前略、肉食お嬢様―ヒロインな俺はお嬢様のカノジョ―




「何故、空が良いか。それを問われると一口に説明し辛いが、簡略的に言えばあんたが好きだからだ。空が好きなことに理由などいるか? あたしはあんたが気に入った。他の男子には感じないトキメキを覚えた。今もトキメキを感じているぞ。
だからあんたを好きだと発言する。キスも求めるし、性交も求める。あんたが好き、それ以上も以下もない。理屈などないのだ」


あんたが好きだから求めるのだと鈴理先輩。

真摯に見つめられると、返す言葉を失う。

令嬢の気まぐれで俺を翻弄しているからじゃなさそうだ。


「空は何が不服だ? あたしの外貌か? それとも完璧過ぎるボディか? ……まさか経験済みか? 実は彼女がいるとか? あたしの所有物のクセにそれは許し難いことだぞ、空」

「お、俺と先輩は付き合ってないじゃないっすか! それに俺は彼女なんてデキたことありません。
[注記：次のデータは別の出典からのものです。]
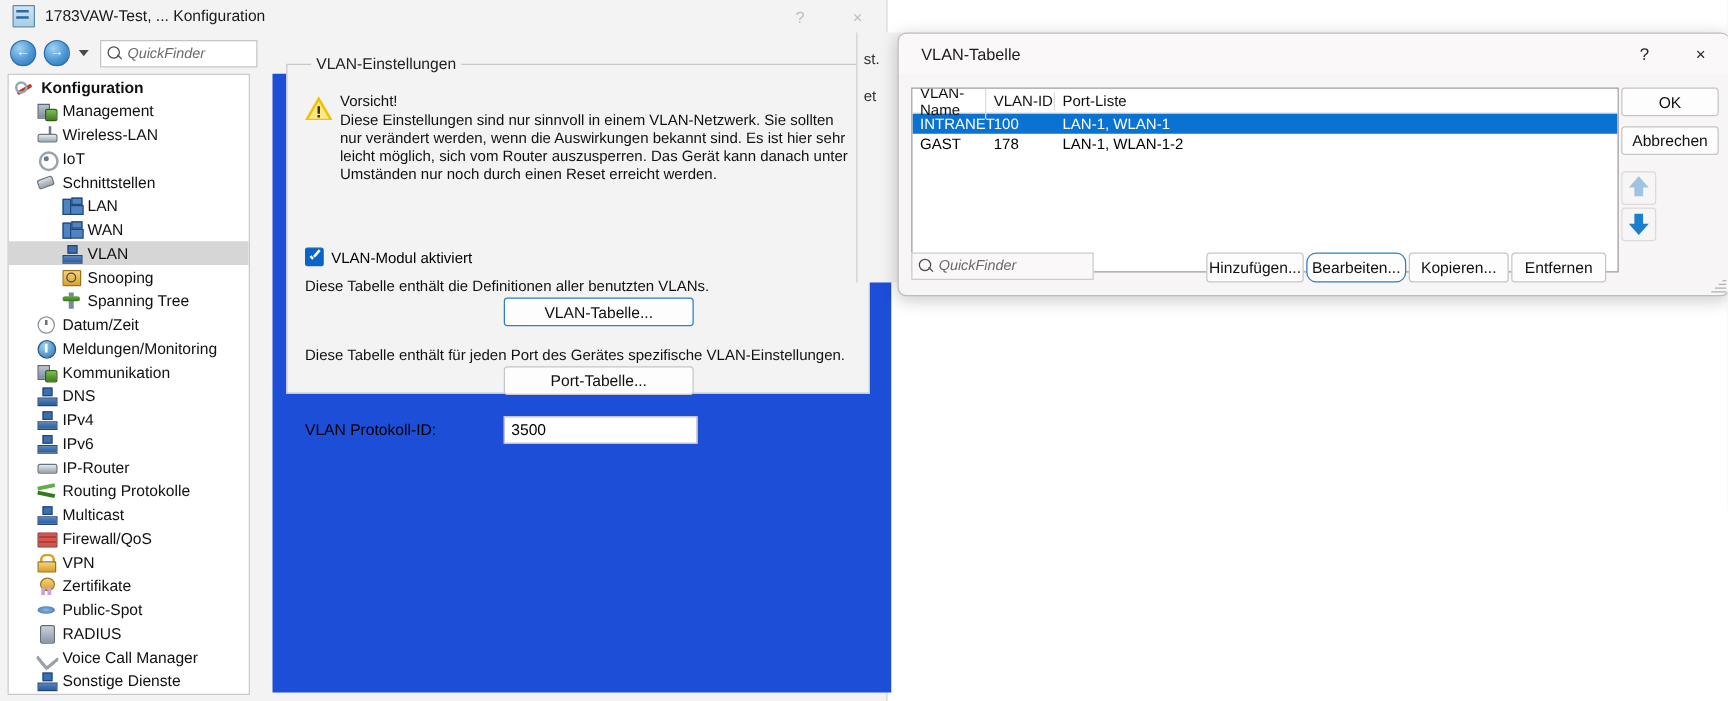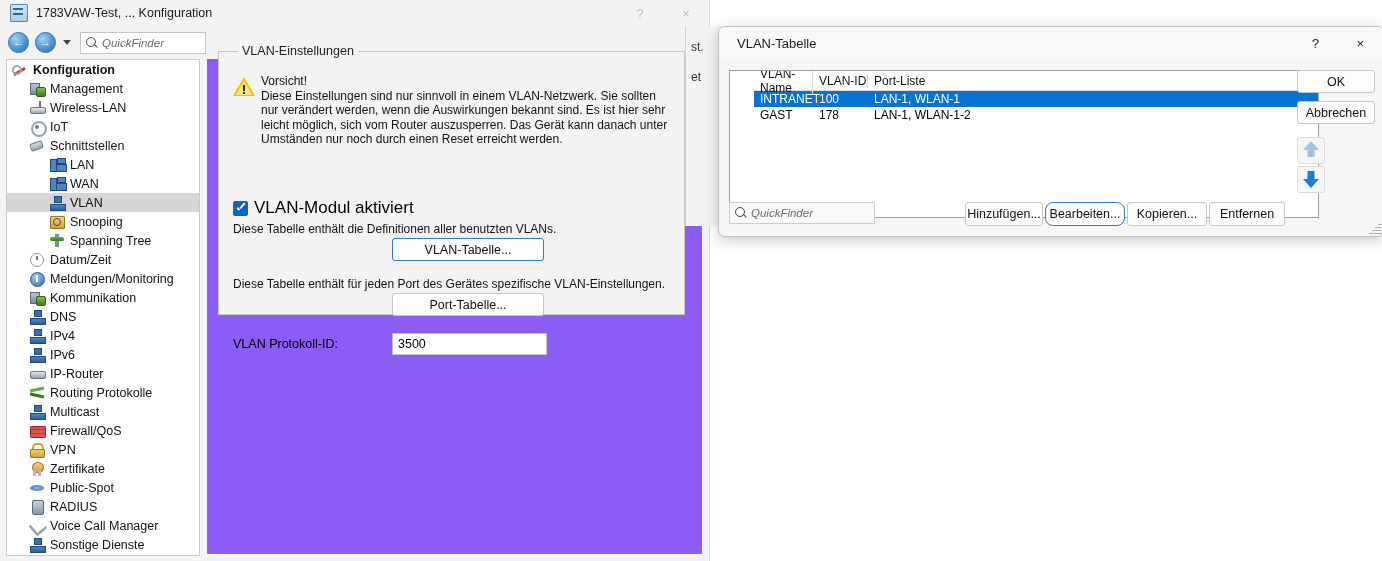--- a/index.html
+++ b/index.html
@@ -123,21 +123,21 @@
     background:linear-gradient(180deg,#f5d27a,#d9a12c);border:1px solid #9a7418;border-radius:50%;}
   .ic-cert:after{content:"";position:absolute;left:4px;top:9px;width:3px;height:6px;background:#c9a6d6;
     box-shadow:5px 0 0 #c9a6d6;}
   .ic-pspot:before{content:"";position:absolute;left:1px;top:5px;width:14px;height:6px;
     background:radial-gradient(ellipse at center,#8fb8d8 0%,#4f84c4 70%);border-radius:50%;}
   .ic-radius:before{content:"";position:absolute;left:3px;top:1px;width:10px;height:13px;
     background:linear-gradient(180deg,#c8d2dc,#8b97a3);border:1px solid #5e6a75;border-radius:2px;}
   .ic-voice:before{content:"";position:absolute;left:2px;top:2px;width:11px;height:11px;
     border-left:3px solid #9aa3ab;border-bottom:3px solid #9aa3ab;transform:rotate(-40deg);border-radius:3px;}
   
-  #content{position:absolute;left:207px;top:59px;width:495px;height:495px;background:#8b5cf6;}
+  #content{position:absolute;left:218px;top:59px;width:495px;height:495px;background:#1d4ed8;}
   #group-vlan{position:absolute;left:11px;top:-8px;width:465px;height:262px;
     border:1px solid #c8c8c8;background:#f3f3f3;}
   #group-title{position:absolute;left:19px;top:-8px;background:#f3f3f3;padding:0 4px;
     font-size:12.5px;color:#222;}
   .warn-row{position:absolute;left:14px;top:22px;width:440px;display:flex;}
   .warn-icon{width:22px;height:20px;position:relative;flex:none;margin-top:3px;}
   .warn-icon .tri{position:absolute;left:0;top:0;width:0;height:0;
     border-left:11px solid transparent;border-right:11px solid transparent;
     border-bottom:19px solid #f2c200;}
   .warn-icon .tri-in{position:absolute;left:3px;top:4px;width:0;height:0;
@@ -147,21 +147,21 @@
   .warn-icon .dot{position:absolute;left:10px;top:15px;width:2px;height:2px;background:#3a3000;}
   .warn-text{margin-left:6px;font-size:12px;line-height:14.6px;color:#111;}
   .warn-text .ttl{display:block;}
   #chk-row{position:absolute;left:14px;top:146px;display:flex;align-items:center;}
   .checkbox{width:13px;height:13px;background:#0a64c8;border:1px solid #0a64c8;border-radius:2px;
     position:relative;flex:none;}
   .checkbox:before{content:"";position:absolute;left:3px;top:6px;width:3px;height:1.8px;
     background:#fff;transform:rotate(45deg);}
   .checkbox:after{content:"";position:absolute;left:4.5px;top:3px;width:6.5px;height:1.8px;
     background:#fff;transform:rotate(-50deg);}
-  #chk-label{margin-left:6px;font-size:17px;}
+  #chk-label{margin-left:6px;font-size:12px;}
   .desc{position:absolute;left:14px;font-size:12px;color:#111;}
   .btn{background:#fdfdfd;border:1px solid #c6c6c6;border-radius:3px;font-size:12.5px;
        color:#111;display:flex;align-items:center;justify-content:center;
        font-family:"Liberation Sans", sans-serif;}
   .btn.focused{border:1.5px solid #2c7fc4;}
   #btn-vlan-tabelle{position:absolute;left:173px;top:186px;width:150px;height:21px;}
   #btn-port-tabelle{position:absolute;left:173px;top:241px;width:150px;height:21px;}
   #proto-label{position:absolute;left:14px;top:285px;font-size:12.5px;}
   #proto-input{position:absolute;left:173px;top:281px;width:148px;height:20px;background:#fff;
     border:1px solid #c2c2c2;display:flex;align-items:center;padding-left:5px;font-size:12.5px;}
@@ -172,21 +172,21 @@
   
   #dialog{position:absolute;left:718px;top:26px;width:664px;height:209px;background:#f7f5f5;
     border:1px solid #c0bcbc;border-radius:7px;box-shadow:0 3px 14px rgba(0,0,0,.22);overflow:hidden;}
   #dialog-titlebar{position:absolute;left:0;top:0;width:664px;height:32px;background:#faf8f8;
     display:flex;align-items:center;}
   #dialog-title{margin-left:18px;font-size:13px;color:#1a1a1a;}
   .dlg-win-btns{position:absolute;right:0;top:0;height:32px;display:flex;}
   .dlg-btn{width:45px;height:32px;display:flex;align-items:center;justify-content:center;
     font-size:13.5px;color:#272727;}
   #table-box{position:absolute;left:10px;top:43px;width:564px;height:146px;background:#fff;
-    border:1px solid #9b9b9b;overflow:hidden;padding-left:24px;}
+    border:1px solid #9b9b9b;overflow:hidden;}
   #table-head{display:flex;height:19px;align-items:center;background:#fff;
     border-bottom:1px solid #dcdcdc;}
   .th{font-size:12px;color:#111;padding-left:6px;box-sizing:border-box;}
   .th.c0{width:59px;border-right:1px solid #dcdcdc;}
   .th.c1{width:55px;border-right:1px solid #dcdcdc;}
   .th.c2{flex:1;}
   .trow{display:flex;height:16px;align-items:center;}
   .trow.sel{background:#0a72d0;color:#fff;}
   .td{font-size:12px;padding-left:6px;box-sizing:border-box;white-space:nowrap;}
   .td.c0{width:59px;}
先輩にファースト、セカンド、サード、それ以降のキス、全部奪われましたよ」


キスの数なんて既に忘れてしまった。

毎日のように襲われかけているんだ。数えている暇なんてない。


「じゃあ良いではないか。体育館倉庫で初セックスというシチュエーションが嫌か? 今流行りのケータイ小説ではありがちで燃えるパターンなんだがな。仕方が無い。空き教室にするか。放課後、空いている人気の無さそうな空き教室は」

「あー、多分視聴覚室あたりが人気が無さそう。って、そうじゃなくって! 俺が言いたいのは!」


「何だ、もしかして無理やり押し倒されるシチュエーションが好きか? よく言うよな。“イヤヨイヤヨも好きのうち”だと。
なるほど、空は鬼畜系が好きなんだな。それならそうと言え。あたしも丁度、そういう話を読んで鬼畜への興味が」


「誰もそんなこと言ってないですから!」

「では何だ?」

キョトンとしている鈴理先輩に俺はガックリと項垂れた。


駄目だ、この人とまともな言葉のキャッチボールができた例(ためし)がない。

どう話しても流れは性交に持っていかれる。

うかうかしていると真面目に食われる。食われちまうぞ。貞操の危機だぞ。


何か逃げる手、手はないのか。何か手は。


……ハッ、そうだ。先輩は金持ちじゃないか。俺とは不釣合いだぞ、それをぶつけてやればいいんだ!